During the last decade, there seems to be a resurgence of interest in the relation between PRBC transfusions and necrotizing enterocolitis (NEC). In 2006, Mally et al. coined the term “Transfusion Associated Necrotizing Enterocolitis (TANEC)”, to describe the onset of signs and symptoms of necrotizing enterocolitis (NEC), within 48 hours of receiving PRBC transfusion in preterm infants [12]. Many theories were put forth to explain the relation between transfusion related acute gut injury (TRAGI, similar to TANEC) and NEC, ranging from immunologic factors, to physiologic dynamics governing dilation or constriction of the mesenteric arteries during and after the blood transfusion [12,13]. Based on their data, Singh et al. [14] speculated that in preterm infants who are anemic, the ischemic mucosal injury is aggravated by factors associated with RBC transfusions, which might result in NEC. They further speculated that strategies to maintain a certain critical hematocrit might decrease the incidence of NEC.

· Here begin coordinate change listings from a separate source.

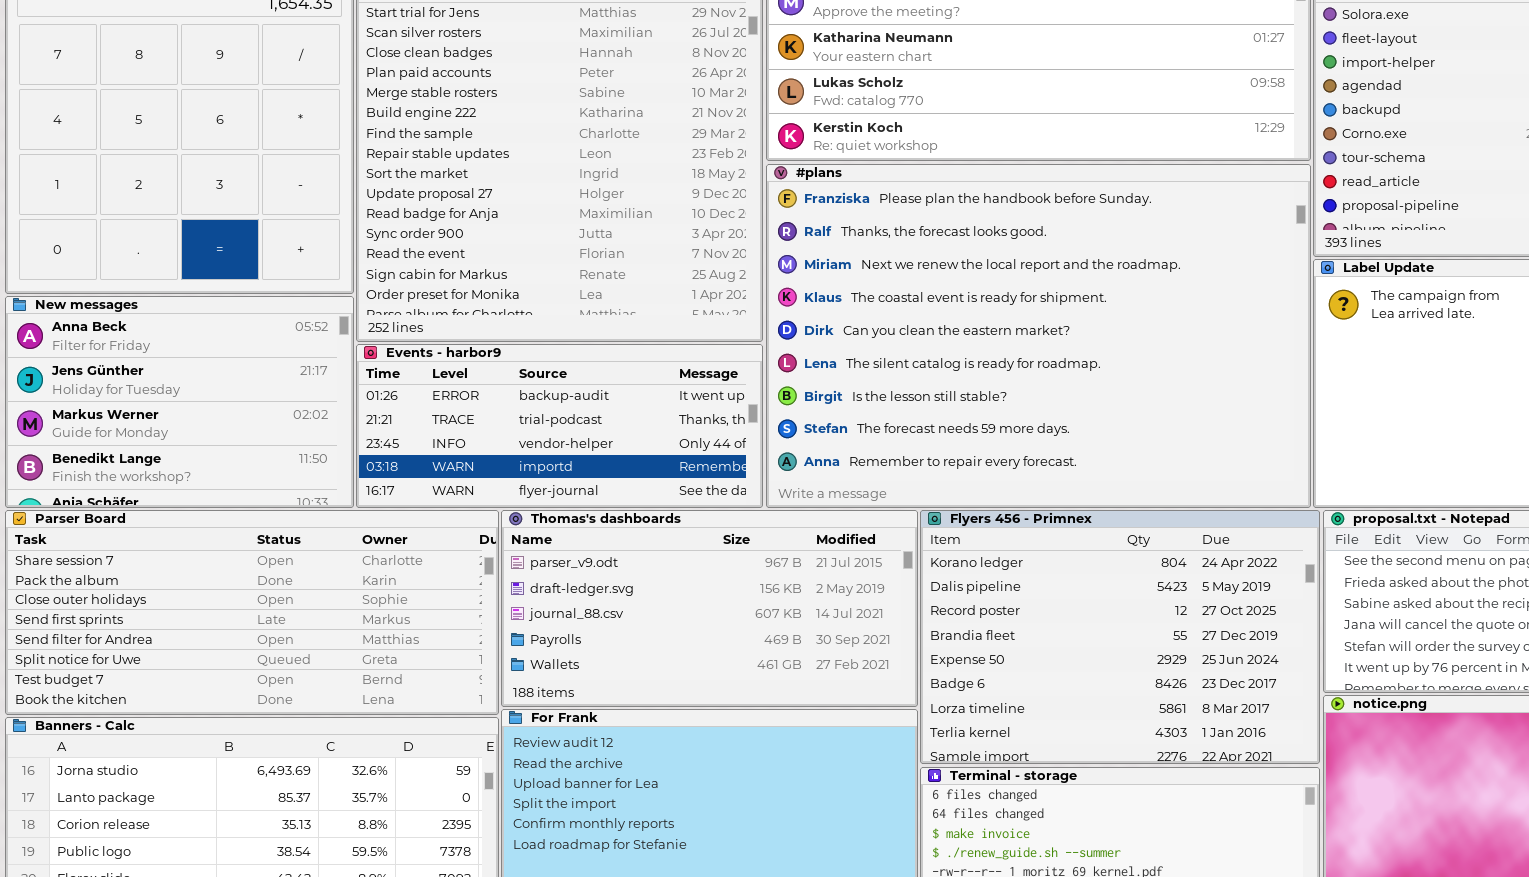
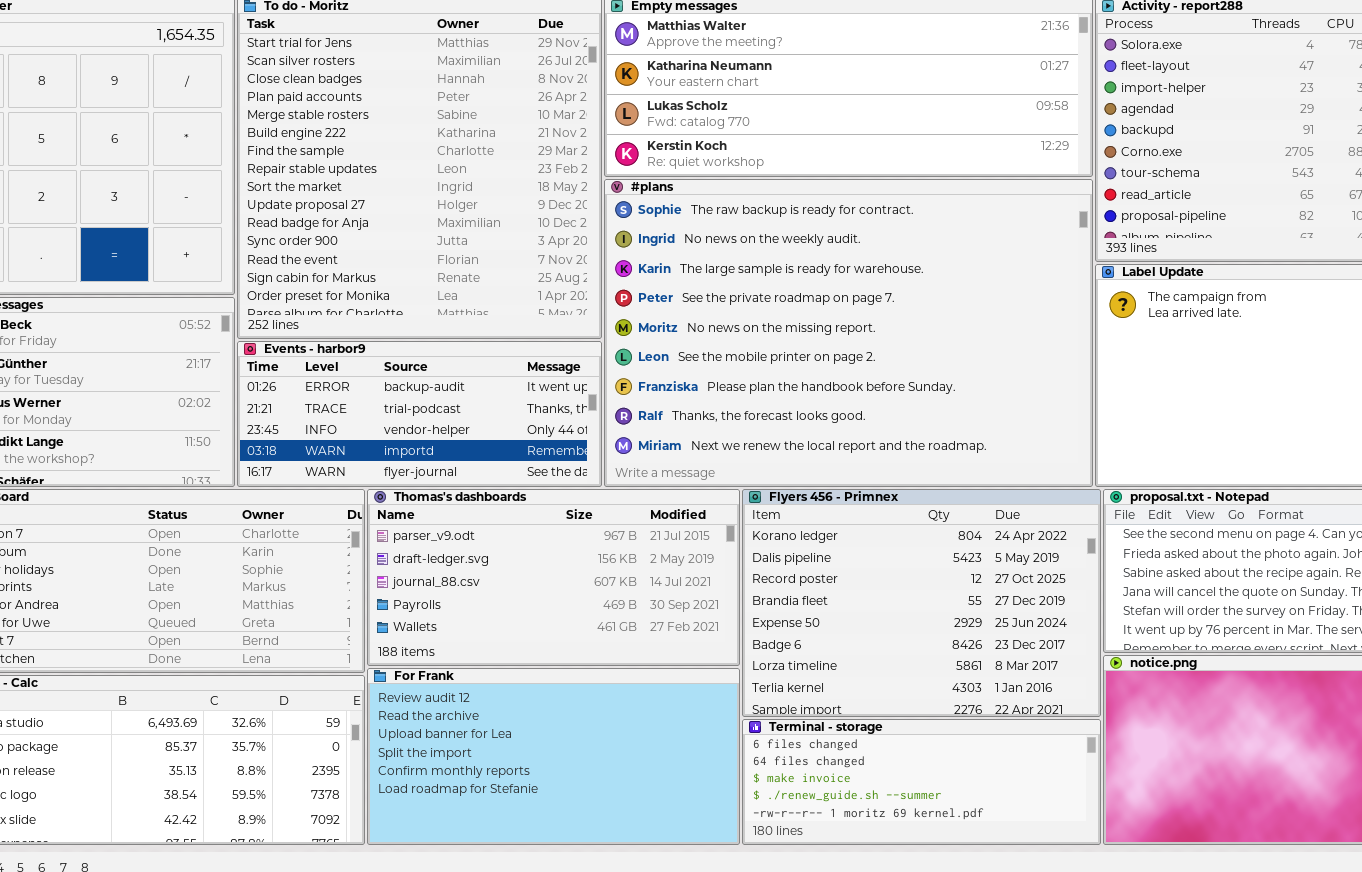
#plans: [766,164,1311,508] -> [604,179,1093,487], scrolled up 6 rows

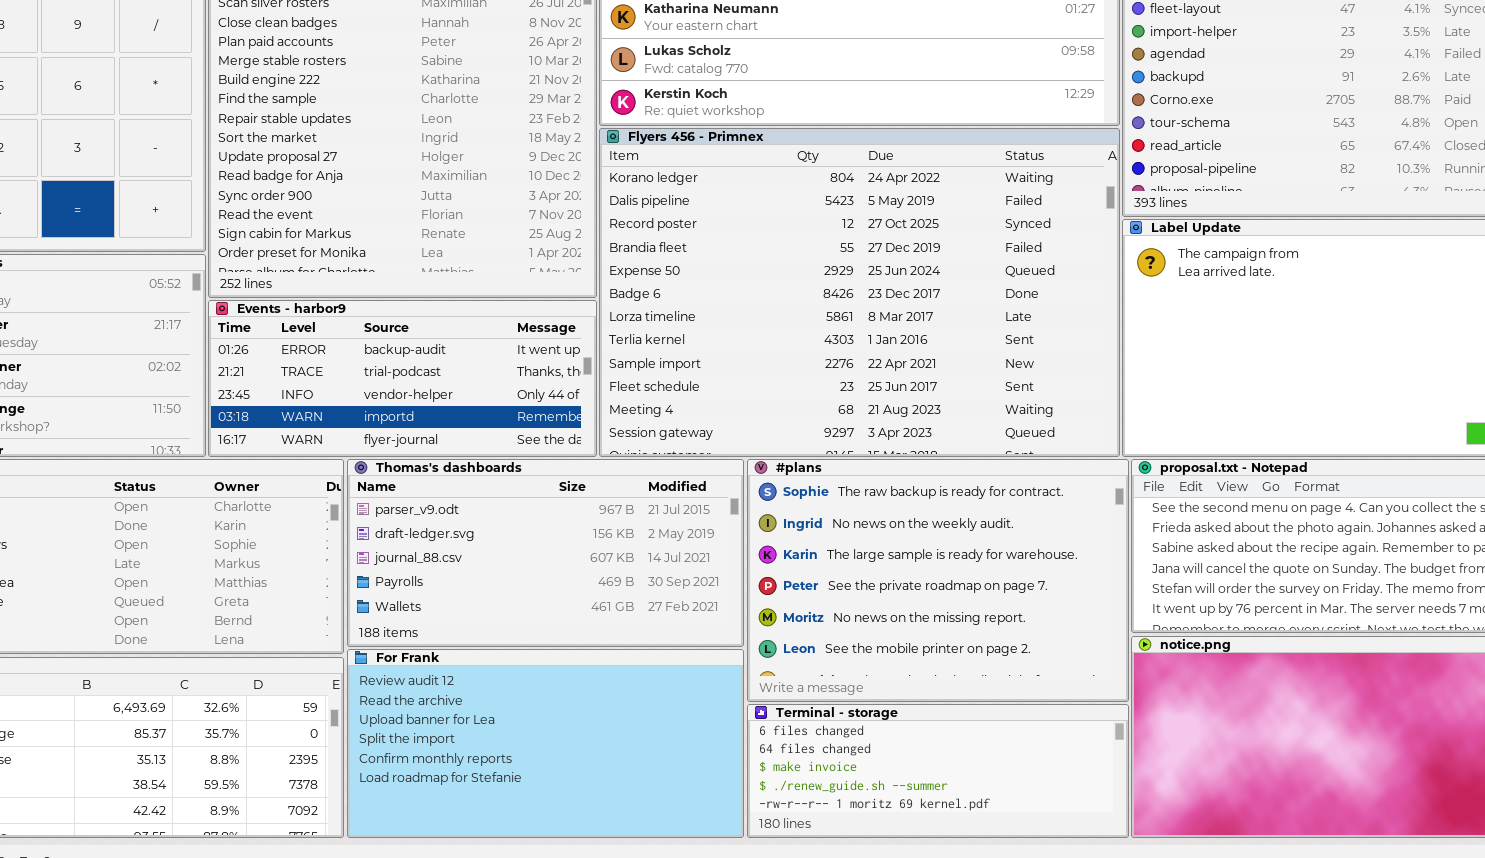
#plans: [604,179,1093,487] -> [747,459,1129,702], moved, resized
Flyers 456 - Primnex: [742,489,1101,717] -> [599,128,1120,457], moved, resized

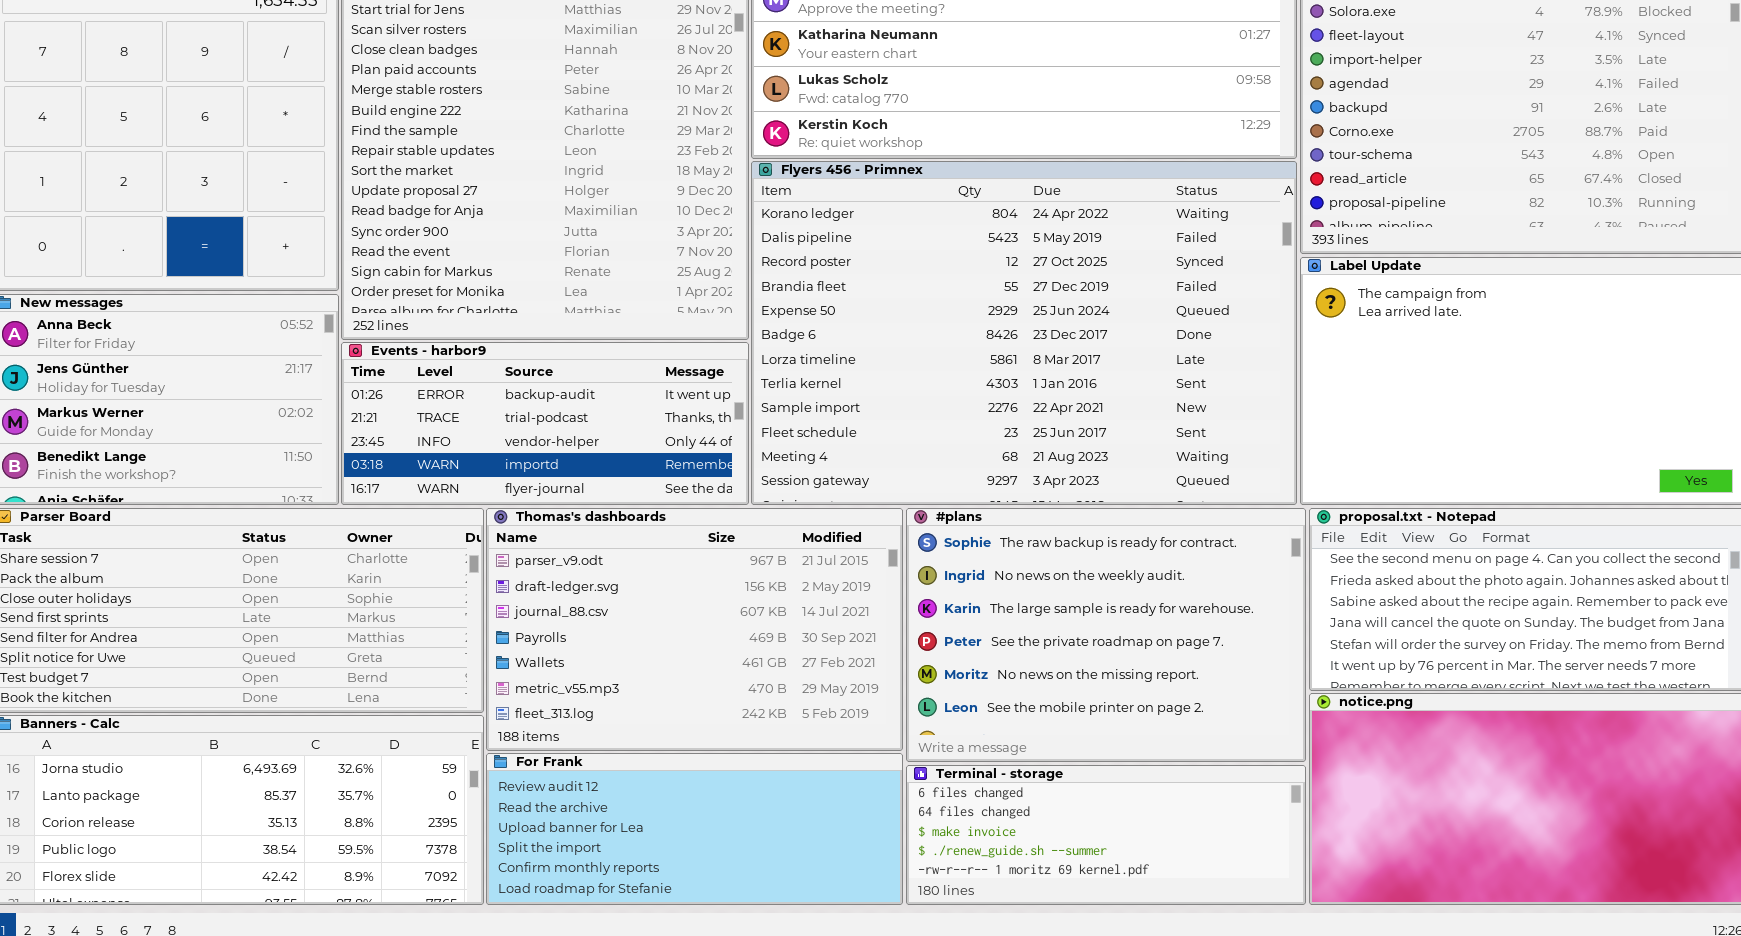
Thomas's dashboards: [347,459,744,647] -> [486,508,903,751], resized
For Frank: [347,649,744,838] -> [486,753,903,905], resized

In their study, they noted that iron supplementation, another therapeutic intervention for treatment of anemia, was associated with lower risk for NEC. Lawrence et al. [12], showed that there is no association between acute rise in hematocrit (blood volume) and onset of TANEC. Evidence for the practice of holding the feedings during the transfusion and also for the use of smaller aliquot transfusions (2 aliquots of 10 ml per kilogram (kg) weight at 6 to 12 hour intervals) versus larger transfusions (20 ml per kg over 3 to 4 hours) is limited and it varies between various NICUs.

If a preterm neonate starts life with a higher hemoglobin and hematocrit (Hb/Hct) at birth, and if the health care team takes precautions and minimizes phlebotomy loss, one can postulate that the nadir at 8 to 10 weeks can be higher (less deep) and may result in less number of PRBC transfusions. Some of the proven strategies for higher Hb/Hct at birth are, delayed cord clamping [15], milking or stripping [16], and drawing all base line lab tests from fetal blood in the placenta [3]. Strategies for controlling phlebotomy losses include, returning the dead space volume after sampling an arterial catheter, use of microcontainers and micro techniques, development and use of noninvasive monitoring, etc [3]. Strict adherence to the institutional transfusion criteria may be beneficial. Use of Iron fortified formulas, and in selected circumstances the use of EPO or Darbepoietin (Dapopoietin) [11] may decrease the number of PRBC transfusions.

Neonatal blood transfusions are frequent, but there are no evidence based transfusion guidelines for neonates. Following the prevention strategies that include using well researched and formulated hospital based transfusion guidelines, may at least decrease the number of PRBC transfusions. Before proceeding with each transfusion, a health care professional needs to assess the risks (known, proven and emerging) and benefits, rather than depending on some arbitrary numbers for the Hb/Hct. Because of physiologically low levels, routine monitoring of reticulocyte count and EPO levels are rarely helpful in taking transfusion decisions. Use of an algorithm approach may help to streamline the therapeutic strategies. Family members and other health care professionals especially nursing staff, need to be included in the decision making team.